In this form of PPP, the government defines and grants specific rights to an entity (usually a private company) to build and operate a facility for a fixed period of time. The government may retain the ultimate ownership of the facility and/or right to supply the services. In concessions, payments can take place both ways: concessionaire pays to government for the concession rights and the government may pay the concessionaire, which it provides under the agreement to meet certain specific conditions. Usually, such payments by the government may be necessary to make projects commercially viable and/or reduce the level of commercial risk taken by the private sector, particularly in a developing or untested PPP market. Typical concession periods range between 5 to 50 years.
The main pros and cons of this model include the following:
Pros:
• Private sector bears a significant share of the risks.
• High level of private investment.
• Potential for efficiency gains in all phases of project development and implementation and technological innovation is high.
Cons:
• Highly complex to implement and administer.

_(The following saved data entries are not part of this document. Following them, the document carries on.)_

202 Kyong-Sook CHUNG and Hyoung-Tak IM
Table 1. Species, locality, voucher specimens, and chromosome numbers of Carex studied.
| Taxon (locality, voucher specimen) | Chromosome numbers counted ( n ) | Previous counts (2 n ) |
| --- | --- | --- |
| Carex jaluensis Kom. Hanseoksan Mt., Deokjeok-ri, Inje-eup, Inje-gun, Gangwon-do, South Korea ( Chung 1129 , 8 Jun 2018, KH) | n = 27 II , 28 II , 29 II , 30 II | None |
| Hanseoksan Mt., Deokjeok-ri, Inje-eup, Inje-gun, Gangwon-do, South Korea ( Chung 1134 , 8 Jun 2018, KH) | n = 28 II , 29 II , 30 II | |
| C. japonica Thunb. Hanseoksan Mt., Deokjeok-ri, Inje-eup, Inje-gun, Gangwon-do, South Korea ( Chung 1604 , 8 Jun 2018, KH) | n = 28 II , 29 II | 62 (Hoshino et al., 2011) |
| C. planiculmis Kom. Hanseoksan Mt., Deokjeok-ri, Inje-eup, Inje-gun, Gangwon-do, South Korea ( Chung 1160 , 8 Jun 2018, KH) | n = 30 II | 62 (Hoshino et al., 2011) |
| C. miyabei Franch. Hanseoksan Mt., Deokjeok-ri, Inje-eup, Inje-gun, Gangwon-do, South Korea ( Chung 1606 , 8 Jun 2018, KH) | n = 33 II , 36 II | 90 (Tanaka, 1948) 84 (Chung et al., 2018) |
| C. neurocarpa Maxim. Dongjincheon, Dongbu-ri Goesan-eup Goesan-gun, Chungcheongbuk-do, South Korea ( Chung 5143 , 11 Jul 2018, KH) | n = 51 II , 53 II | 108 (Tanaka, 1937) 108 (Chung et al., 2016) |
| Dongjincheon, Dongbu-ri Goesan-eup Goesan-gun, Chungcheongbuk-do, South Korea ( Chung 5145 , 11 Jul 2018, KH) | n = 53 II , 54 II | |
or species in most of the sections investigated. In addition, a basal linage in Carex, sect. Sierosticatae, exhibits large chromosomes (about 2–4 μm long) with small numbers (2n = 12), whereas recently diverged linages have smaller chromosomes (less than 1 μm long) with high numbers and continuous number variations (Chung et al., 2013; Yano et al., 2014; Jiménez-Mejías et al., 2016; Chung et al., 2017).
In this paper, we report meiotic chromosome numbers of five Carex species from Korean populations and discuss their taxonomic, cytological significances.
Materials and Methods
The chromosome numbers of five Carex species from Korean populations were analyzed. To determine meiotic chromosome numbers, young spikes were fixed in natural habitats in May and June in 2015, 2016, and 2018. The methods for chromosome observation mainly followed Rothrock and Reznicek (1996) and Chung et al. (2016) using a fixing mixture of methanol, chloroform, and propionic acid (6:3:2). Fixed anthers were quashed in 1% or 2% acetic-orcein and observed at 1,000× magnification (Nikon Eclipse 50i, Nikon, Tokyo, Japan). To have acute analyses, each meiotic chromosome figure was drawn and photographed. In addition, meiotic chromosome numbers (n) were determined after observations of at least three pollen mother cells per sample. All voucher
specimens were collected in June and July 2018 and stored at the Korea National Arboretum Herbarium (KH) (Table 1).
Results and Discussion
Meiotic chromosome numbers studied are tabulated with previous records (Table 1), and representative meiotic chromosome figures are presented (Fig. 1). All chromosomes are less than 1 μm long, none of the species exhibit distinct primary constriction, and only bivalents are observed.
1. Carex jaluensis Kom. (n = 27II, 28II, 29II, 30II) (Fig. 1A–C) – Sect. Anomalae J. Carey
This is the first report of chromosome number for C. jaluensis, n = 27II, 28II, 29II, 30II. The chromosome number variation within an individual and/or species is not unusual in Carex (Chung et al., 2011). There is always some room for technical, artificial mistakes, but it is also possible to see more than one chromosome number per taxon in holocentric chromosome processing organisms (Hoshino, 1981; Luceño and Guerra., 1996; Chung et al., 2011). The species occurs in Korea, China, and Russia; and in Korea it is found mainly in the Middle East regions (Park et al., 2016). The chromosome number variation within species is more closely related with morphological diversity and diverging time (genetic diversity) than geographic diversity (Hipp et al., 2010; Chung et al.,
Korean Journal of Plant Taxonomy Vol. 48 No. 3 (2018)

• Difficult to implement in an untested PPP market.
• May have underlying fiscal costs to the government.
• Negotiation between parties and finally making a project deal may require long time.

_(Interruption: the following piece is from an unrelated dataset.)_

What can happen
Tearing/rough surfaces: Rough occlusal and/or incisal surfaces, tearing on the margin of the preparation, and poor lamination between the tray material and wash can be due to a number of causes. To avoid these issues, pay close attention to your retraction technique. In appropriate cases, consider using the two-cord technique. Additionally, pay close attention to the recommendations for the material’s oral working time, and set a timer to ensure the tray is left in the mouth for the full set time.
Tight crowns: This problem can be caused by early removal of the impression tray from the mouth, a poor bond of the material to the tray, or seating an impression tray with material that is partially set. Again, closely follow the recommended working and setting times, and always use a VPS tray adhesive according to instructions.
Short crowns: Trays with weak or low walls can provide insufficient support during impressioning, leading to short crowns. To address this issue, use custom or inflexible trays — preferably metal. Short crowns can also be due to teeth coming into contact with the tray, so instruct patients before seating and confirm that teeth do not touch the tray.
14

• May require close regulatory oversight.
• Contingent liabilities on government in the medium and long term.
In a Build-Operate-Transfer or BOT type of concession (and its other variants namely, Build-Transfer-Operate (BTO), Build-Rehabilitate-Operate-Transfer (BROT), Build-Lease-Transfer (BLT) type of arrangement), the concessionaire makes investments and operates the facility for a fixed period of time after which the ownership reverts back to the public sector. In a BOT modal, operational and investment risks can be substantially transferred to the concessionaire.

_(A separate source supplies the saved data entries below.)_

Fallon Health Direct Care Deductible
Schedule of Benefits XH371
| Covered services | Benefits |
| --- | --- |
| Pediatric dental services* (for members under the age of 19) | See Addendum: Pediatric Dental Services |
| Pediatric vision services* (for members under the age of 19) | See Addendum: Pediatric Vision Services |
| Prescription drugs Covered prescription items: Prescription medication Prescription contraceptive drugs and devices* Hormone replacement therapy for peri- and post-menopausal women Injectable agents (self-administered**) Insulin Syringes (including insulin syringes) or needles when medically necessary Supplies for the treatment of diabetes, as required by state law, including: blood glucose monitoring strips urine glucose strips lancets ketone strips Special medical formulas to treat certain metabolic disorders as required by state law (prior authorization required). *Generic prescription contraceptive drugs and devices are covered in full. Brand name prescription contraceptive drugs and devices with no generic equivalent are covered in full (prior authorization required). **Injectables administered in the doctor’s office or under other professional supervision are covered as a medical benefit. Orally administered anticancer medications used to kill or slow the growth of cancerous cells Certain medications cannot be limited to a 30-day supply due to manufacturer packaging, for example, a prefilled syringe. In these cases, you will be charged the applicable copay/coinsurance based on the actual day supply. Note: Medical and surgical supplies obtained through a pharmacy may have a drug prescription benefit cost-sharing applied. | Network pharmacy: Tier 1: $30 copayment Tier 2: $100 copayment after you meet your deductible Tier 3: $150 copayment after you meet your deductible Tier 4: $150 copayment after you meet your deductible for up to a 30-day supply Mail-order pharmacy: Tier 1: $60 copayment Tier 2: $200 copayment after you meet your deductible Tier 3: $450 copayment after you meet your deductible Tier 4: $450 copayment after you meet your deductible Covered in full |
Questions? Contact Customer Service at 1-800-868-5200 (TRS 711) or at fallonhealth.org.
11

In a BOT model, the government has, however, explicit and implicit contingent liabilities that may arise due to loan guarantees and sub-ordinate loans provided, and default of a sub-sovereign government and public or private entity on non-guaranteed loans.
By retaining ultimate ownership, the government controls the policy and can allocate risks to parties that are best suited to assume or remove them. BOT projects may also require direct government support to make them commercially viable.
The concessionaire's revenue in a BOT project comes from managing and marketing of the user facilities (for example, toll revenue in a toll road project) and renting of commercial space where possible. Concessions for BOT projects can be structured on either maximum revenue share for a fixed concession period or minimum concession period for a fixed revenue share, a combination of both, or only minimum concession period.